Racconto lungo o romanzo breve che sia, The Sound of His Horn (1952) occupa un posto speciale tra le ucronie distopiche della Germania nazista. Se Swastika Night (1937) di Katharine Burdekin indagava, “avant la guerre”, il significato della mitopoiesi nella società nazionalsocialista, se Philip K. Dick (The Man in the High Castle), e poi Philip Roth (The Plot Against America), hanno immaginato la nazistificazione della società americana, Il richiamo del corno sceglie di raccontare il nazismo vittorioso restringendo il campo al suo habitat agiografico più “naturale”: un tenebroso castello nel cuore della Germania Orientale, riserva di caccia del Gran Maestro delle Foreste del Reich, il Conte Johann von Hackelberg.
Siamo nell’anno 103 dell’era nazista, il protagonista – un militare inglese evaso da un campo di prigionia nel ’43 – si risveglia sorprendentemente un secolo dopo nel letto di un lindo ospedale psichiatrico annesso alla riserva, nel cuore della foresta. La maniacale ossessione teutonica per la perfezione del dettaglio, che pervade l’universo folle e concentrazionario di Von Hackelberg, appare, agli occhi dell’inglese, la più persuasiva conferma del trionfo nazista e della disfatta degli Alleati.
Il romanzo, pubblicato per la prima volta in Gran Bretagna nel dopoguerra, passò inosservato fino a quando, nel 1960, uscì negli Stati Uniti in una collana pulp, con l’illustrazione di bionde prede femminili in copertina. Fu il primo e anche l’unico successo del suo autore, John William Wall, in arte Sarban, diplomatico di carriera inglese e scrittore occasionale, pare non molto convinto dei suoi mezzi artistici. A scoprirlo e sostenerlo con grande convinzione fu invece l’editore Peter Llewelyn Davies, l’uomo che da bambino ispirò a J. M. Barrie la figura e il nome di Peter Pan. Sarà che The Sound of His Horn – il titolo si richiama al verso di un’antica ballata – guarda al nazismo da una prospettiva fantasy moderna, mostrandolo non tanto per i suoi esiti immaginari sulla condizione del mondo quanto per le sue disumane, e non meno reali, premesse fantastiche. Con una prosa ancora largamente godibile, il racconto coglie l’immaginario nazista nella sua posa pervert più compiaciuta: il dirottamento della modernità mascherato da culto “aristocratico” e feticistico per la Natura e la Tradizione.

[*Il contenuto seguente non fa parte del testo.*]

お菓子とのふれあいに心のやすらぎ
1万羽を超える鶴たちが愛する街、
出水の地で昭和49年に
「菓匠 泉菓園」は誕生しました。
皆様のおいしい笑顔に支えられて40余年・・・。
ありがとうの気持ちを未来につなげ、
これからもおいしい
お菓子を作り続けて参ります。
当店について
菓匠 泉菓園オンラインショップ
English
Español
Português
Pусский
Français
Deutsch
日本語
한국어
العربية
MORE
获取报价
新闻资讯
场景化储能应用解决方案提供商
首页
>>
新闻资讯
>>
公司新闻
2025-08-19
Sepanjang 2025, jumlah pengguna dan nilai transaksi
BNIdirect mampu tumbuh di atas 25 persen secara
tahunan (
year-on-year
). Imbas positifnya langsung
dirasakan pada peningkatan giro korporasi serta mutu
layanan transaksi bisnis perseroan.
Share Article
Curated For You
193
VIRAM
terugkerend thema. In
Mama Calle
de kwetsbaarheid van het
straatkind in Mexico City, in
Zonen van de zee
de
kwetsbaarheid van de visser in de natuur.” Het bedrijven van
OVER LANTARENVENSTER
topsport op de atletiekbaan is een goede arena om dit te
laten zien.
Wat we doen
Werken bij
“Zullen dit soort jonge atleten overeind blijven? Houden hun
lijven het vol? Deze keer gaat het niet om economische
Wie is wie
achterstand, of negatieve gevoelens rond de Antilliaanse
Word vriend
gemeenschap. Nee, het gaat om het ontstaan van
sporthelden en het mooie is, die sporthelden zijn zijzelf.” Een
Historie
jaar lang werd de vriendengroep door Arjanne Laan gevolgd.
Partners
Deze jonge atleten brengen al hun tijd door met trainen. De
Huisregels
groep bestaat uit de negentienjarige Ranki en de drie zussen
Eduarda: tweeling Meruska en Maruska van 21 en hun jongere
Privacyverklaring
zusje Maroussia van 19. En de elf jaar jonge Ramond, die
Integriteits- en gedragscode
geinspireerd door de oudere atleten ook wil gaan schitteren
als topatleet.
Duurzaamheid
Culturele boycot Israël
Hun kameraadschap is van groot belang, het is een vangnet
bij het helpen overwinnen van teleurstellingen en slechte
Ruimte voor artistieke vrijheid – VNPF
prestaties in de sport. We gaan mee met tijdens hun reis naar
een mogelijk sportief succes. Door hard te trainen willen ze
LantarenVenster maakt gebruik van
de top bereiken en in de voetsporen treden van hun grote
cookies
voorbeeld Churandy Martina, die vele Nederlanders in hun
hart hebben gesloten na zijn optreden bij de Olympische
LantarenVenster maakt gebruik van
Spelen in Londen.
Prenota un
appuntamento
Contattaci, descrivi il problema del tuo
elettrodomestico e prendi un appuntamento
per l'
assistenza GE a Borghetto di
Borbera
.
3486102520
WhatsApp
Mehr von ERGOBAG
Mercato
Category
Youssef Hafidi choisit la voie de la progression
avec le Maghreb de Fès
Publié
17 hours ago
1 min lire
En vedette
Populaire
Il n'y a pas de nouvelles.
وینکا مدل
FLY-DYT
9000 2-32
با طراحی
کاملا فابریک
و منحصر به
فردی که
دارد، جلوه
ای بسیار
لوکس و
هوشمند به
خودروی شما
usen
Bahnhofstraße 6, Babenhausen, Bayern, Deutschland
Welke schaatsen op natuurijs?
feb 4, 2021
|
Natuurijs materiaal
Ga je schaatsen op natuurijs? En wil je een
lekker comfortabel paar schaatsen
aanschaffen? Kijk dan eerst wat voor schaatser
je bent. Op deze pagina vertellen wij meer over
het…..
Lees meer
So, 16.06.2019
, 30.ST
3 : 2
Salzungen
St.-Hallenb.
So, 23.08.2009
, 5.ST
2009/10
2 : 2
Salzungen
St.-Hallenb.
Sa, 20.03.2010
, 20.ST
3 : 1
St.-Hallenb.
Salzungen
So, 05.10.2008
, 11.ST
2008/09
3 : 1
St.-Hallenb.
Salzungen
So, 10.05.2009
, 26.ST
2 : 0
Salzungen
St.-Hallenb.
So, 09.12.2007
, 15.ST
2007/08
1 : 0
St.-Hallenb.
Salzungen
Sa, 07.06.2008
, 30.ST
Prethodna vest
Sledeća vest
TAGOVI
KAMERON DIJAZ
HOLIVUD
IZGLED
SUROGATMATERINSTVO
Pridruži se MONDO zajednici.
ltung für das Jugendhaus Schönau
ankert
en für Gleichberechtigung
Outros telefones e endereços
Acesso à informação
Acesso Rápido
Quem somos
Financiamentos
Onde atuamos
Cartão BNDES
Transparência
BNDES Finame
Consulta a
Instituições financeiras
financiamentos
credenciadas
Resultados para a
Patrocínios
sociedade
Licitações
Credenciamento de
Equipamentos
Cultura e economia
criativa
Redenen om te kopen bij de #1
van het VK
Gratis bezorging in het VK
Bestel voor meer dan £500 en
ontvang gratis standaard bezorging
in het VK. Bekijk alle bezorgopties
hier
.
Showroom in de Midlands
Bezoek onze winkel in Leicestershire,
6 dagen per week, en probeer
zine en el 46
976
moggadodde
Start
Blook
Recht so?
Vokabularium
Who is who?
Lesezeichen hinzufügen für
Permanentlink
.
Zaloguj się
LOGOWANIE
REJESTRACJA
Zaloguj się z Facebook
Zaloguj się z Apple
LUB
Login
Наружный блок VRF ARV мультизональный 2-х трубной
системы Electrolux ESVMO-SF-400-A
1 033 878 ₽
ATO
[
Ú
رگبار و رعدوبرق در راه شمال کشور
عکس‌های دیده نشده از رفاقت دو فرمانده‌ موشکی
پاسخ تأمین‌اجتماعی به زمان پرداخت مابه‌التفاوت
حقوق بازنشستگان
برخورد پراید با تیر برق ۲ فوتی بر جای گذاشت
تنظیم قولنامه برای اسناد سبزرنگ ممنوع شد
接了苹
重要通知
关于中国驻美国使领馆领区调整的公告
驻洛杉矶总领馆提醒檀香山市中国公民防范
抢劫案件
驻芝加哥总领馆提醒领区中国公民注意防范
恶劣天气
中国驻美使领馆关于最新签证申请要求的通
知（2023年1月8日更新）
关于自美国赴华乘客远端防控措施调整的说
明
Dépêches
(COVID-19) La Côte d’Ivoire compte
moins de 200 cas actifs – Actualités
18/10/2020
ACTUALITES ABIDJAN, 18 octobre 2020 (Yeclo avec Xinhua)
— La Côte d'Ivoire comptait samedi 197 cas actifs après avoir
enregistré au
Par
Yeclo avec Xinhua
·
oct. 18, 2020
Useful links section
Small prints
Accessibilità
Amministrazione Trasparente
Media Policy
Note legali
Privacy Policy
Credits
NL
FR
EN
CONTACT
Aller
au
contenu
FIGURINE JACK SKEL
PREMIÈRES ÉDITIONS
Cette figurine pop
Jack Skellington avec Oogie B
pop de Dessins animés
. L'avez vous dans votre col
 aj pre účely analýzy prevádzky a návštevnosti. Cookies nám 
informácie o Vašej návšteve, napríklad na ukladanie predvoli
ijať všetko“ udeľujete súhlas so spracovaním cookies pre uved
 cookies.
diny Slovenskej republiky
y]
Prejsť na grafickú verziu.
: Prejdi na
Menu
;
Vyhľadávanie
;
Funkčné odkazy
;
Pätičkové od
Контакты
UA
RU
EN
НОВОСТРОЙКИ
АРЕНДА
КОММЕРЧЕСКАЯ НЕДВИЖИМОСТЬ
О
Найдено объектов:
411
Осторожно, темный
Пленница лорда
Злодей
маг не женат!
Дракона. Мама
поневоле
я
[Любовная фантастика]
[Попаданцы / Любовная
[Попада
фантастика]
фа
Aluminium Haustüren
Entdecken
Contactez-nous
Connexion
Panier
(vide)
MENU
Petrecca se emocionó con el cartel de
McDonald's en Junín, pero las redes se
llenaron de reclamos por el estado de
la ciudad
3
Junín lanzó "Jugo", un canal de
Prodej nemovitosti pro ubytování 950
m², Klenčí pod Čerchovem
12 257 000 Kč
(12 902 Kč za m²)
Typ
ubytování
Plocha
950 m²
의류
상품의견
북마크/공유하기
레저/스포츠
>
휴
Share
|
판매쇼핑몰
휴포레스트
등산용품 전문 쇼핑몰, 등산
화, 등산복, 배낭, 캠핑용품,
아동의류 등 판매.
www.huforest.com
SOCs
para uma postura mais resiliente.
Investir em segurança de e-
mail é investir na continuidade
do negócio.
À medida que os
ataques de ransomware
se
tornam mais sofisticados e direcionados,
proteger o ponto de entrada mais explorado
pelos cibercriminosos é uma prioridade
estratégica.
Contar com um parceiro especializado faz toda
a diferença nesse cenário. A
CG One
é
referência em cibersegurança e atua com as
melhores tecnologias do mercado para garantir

Il mondo di Von Hackelberg trova immediata rappresentazione nella gerarchia dei generi e dei corpi: se i notabili possono nascondere dietro all’arroganza baldanzosa pinguedini alla Goering, ufficialetti e infermiere devono incarnare fino alla compiutezza lo stereotipo ariano. Alla base della piramide la manovalanza delle razze impure, eugeneticamente modificate per lo scopo della servitù, tanto abbondante che si può rinunciare per la pulizia degli uffici all’ausilio dei moderni elettrodomestici. Trasformati in prede umane dalle sembianze di uccelli, i corpi femminili sono adibiti alla cacciagione, l’attrazione riservata a politici di passaggio e ospiti di riguardo, o mutati nella morfologia di feroci donne-gatto. Selezionati, allevati, travestiti o trasformati chirurgicamente, i corpi in gabbia appaiono non solo disumanizzati ma animalizzati, seppure in misura diversa, in funzione dello spettacolo. Al vertice della piramide Von Hackelberg realizza a sua volta questa ferinità ma nei termini antitetici del suo dominio assoluto su tutto: il nazista alfa è qui Führer e belva allo stesso tempo.
Dopo il successo americano, Hollywood si assicurò i diritti cinematografici della novella ma, curiosamente, non ne venne mai tratto un film. Ciò malgrado decine di pellicole e di serie tv negli ultimi anni (Running Man, Hard Target, Battle Royale, The Hunt, Squid Game sono solo i primi titoli che vengono in mente) hanno riproposto il tema della caccia alla preda umana come ultimo gioco di ricchi e privilegiati – e possano considerarsi a vario titolo suoi debitori.